#### EXCERPTED RECORDS ####

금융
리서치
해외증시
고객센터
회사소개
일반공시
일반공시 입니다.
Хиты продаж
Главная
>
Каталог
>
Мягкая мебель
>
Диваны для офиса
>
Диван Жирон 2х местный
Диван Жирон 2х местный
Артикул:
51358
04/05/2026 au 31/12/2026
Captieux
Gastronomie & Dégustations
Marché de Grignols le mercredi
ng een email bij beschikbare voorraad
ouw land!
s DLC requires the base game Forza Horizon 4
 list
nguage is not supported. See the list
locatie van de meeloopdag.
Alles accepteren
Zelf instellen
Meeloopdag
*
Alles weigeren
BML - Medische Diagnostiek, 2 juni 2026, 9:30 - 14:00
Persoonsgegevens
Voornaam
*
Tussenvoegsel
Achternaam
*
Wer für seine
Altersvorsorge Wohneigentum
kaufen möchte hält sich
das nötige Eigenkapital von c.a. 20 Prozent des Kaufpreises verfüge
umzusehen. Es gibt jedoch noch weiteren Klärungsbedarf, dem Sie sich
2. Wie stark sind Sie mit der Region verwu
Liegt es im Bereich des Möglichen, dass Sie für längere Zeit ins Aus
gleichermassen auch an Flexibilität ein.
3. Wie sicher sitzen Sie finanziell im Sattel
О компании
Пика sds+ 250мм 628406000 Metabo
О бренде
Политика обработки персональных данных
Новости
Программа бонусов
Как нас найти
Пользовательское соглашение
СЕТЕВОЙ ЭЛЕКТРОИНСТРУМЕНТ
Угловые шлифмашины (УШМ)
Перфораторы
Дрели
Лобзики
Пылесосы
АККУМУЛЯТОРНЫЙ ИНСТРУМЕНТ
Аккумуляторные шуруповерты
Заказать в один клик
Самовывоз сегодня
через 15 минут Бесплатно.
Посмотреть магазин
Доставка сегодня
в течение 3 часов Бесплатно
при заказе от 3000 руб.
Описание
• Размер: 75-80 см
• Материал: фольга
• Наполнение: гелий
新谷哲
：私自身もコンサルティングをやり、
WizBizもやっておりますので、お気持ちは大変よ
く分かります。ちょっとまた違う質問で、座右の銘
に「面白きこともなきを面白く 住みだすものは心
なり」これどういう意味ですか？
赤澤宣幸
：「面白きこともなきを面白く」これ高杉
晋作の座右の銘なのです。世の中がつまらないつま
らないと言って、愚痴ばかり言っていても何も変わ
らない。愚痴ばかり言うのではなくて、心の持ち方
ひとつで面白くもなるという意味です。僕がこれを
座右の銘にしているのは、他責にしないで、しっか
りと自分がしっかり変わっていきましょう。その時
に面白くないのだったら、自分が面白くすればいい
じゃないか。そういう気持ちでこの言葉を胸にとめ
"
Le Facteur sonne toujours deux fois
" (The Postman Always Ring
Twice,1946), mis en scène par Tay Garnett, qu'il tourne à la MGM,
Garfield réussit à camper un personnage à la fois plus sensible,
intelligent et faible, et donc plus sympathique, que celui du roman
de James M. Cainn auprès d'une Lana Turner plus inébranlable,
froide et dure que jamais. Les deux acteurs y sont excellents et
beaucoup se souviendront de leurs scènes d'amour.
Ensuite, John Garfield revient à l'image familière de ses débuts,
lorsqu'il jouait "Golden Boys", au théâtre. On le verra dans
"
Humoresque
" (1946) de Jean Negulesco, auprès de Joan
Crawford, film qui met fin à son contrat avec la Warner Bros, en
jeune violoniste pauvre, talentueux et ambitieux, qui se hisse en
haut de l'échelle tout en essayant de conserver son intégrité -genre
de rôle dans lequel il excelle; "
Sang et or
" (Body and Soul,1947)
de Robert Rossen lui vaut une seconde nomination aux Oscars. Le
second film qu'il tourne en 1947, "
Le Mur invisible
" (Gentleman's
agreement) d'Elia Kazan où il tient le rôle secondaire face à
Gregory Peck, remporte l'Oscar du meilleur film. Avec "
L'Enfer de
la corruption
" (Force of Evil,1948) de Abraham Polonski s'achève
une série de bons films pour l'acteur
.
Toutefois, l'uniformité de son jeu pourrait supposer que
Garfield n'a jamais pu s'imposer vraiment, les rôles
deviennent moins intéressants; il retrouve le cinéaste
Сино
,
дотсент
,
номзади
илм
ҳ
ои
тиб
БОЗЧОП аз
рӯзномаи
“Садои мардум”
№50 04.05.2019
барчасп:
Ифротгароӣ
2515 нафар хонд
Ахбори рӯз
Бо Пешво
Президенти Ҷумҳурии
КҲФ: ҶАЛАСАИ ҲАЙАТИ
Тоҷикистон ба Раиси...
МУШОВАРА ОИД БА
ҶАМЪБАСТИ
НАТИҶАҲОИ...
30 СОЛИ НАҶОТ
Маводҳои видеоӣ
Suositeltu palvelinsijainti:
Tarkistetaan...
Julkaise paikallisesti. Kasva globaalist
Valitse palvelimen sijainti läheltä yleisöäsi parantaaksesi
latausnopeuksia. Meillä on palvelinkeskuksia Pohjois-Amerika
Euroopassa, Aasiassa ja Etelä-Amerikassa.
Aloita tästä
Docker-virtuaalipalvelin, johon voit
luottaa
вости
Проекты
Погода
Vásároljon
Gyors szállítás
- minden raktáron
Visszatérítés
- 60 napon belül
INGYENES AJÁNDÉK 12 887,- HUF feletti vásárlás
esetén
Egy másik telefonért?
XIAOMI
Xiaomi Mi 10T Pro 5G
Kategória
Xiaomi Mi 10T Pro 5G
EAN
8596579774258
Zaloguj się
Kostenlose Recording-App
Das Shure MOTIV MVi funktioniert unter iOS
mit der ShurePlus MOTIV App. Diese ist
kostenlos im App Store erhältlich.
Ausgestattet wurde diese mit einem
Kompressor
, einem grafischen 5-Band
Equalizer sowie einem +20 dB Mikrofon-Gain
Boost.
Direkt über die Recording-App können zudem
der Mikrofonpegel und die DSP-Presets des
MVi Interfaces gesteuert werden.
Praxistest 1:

####

## THE TASK
Output, please, only the lines running from the start of the entries through the line that contains "beaucoup se souviendront", including both of those lines.

## TASK OUTPUT
금융
리서치
해외증시
고객센터
회사소개
일반공시
일반공시 입니다.
Хиты продаж
Главная
>
Каталог
>
Мягкая мебель
>
Диваны для офиса
>
Диван Жирон 2х местный
Диван Жирон 2х местный
Артикул:
51358
04/05/2026 au 31/12/2026
Captieux
Gastronomie & Dégustations
Marché de Grignols le mercredi
ng een email bij beschikbare voorraad
ouw land!
s DLC requires the base game Forza Horizon 4
 list
nguage is not supported. See the list
locatie van de meeloopdag.
Alles accepteren
Zelf instellen
Meeloopdag
*
Alles weigeren
BML - Medische Diagnostiek, 2 juni 2026, 9:30 - 14:00
Persoonsgegevens
Voornaam
*
Tussenvoegsel
Achternaam
*
Wer für seine
Altersvorsorge Wohneigentum
kaufen möchte hält sich
das nötige Eigenkapital von c.a. 20 Prozent des Kaufpreises verfüge
umzusehen. Es gibt jedoch noch weiteren Klärungsbedarf, dem Sie sich
2. Wie stark sind Sie mit der Region verwu
Liegt es im Bereich des Möglichen, dass Sie für längere Zeit ins Aus
gleichermassen auch an Flexibilität ein.
3. Wie sicher sitzen Sie finanziell im Sattel
О компании
Пика sds+ 250мм 628406000 Metabo
О бренде
Политика обработки персональных данных
Новости
Программа бонусов
Как нас найти
Пользовательское соглашение
СЕТЕВОЙ ЭЛЕКТРОИНСТРУМЕНТ
Угловые шлифмашины (УШМ)
Перфораторы
Дрели
Лобзики
Пылесосы
АККУМУЛЯТОРНЫЙ ИНСТРУМЕНТ
Аккумуляторные шуруповерты
Заказать в один клик
Самовывоз сегодня
через 15 минут Бесплатно.
Посмотреть магазин
Доставка сегодня
в течение 3 часов Бесплатно
при заказе от 3000 руб.
Описание
• Размер: 75-80 см
• Материал: фольга
• Наполнение: гелий
新谷哲
：私自身もコンサルティングをやり、
WizBizもやっておりますので、お気持ちは大変よ
く分かります。ちょっとまた違う質問で、座右の銘
に「面白きこともなきを面白く 住みだすものは心
なり」これどういう意味ですか？
赤澤宣幸
：「面白きこともなきを面白く」これ高杉
晋作の座右の銘なのです。世の中がつまらないつま
らないと言って、愚痴ばかり言っていても何も変わ
らない。愚痴ばかり言うのではなくて、心の持ち方
ひとつで面白くもなるという意味です。僕がこれを
座右の銘にしているのは、他責にしないで、しっか
りと自分がしっかり変わっていきましょう。その時
に面白くないのだったら、自分が面白くすればいい
じゃないか。そういう気持ちでこの言葉を胸にとめ
"
Le Facteur sonne toujours deux fois
" (The Postman Always Ring
Twice,1946), mis en scène par Tay Garnett, qu'il tourne à la MGM,
Garfield réussit à camper un personnage à la fois plus sensible,
intelligent et faible, et donc plus sympathique, que celui du roman
de James M. Cainn auprès d'une Lana Turner plus inébranlable,
froide et dure que jamais. Les deux acteurs y sont excellents et
beaucoup se souviendront de leurs scènes d'amour.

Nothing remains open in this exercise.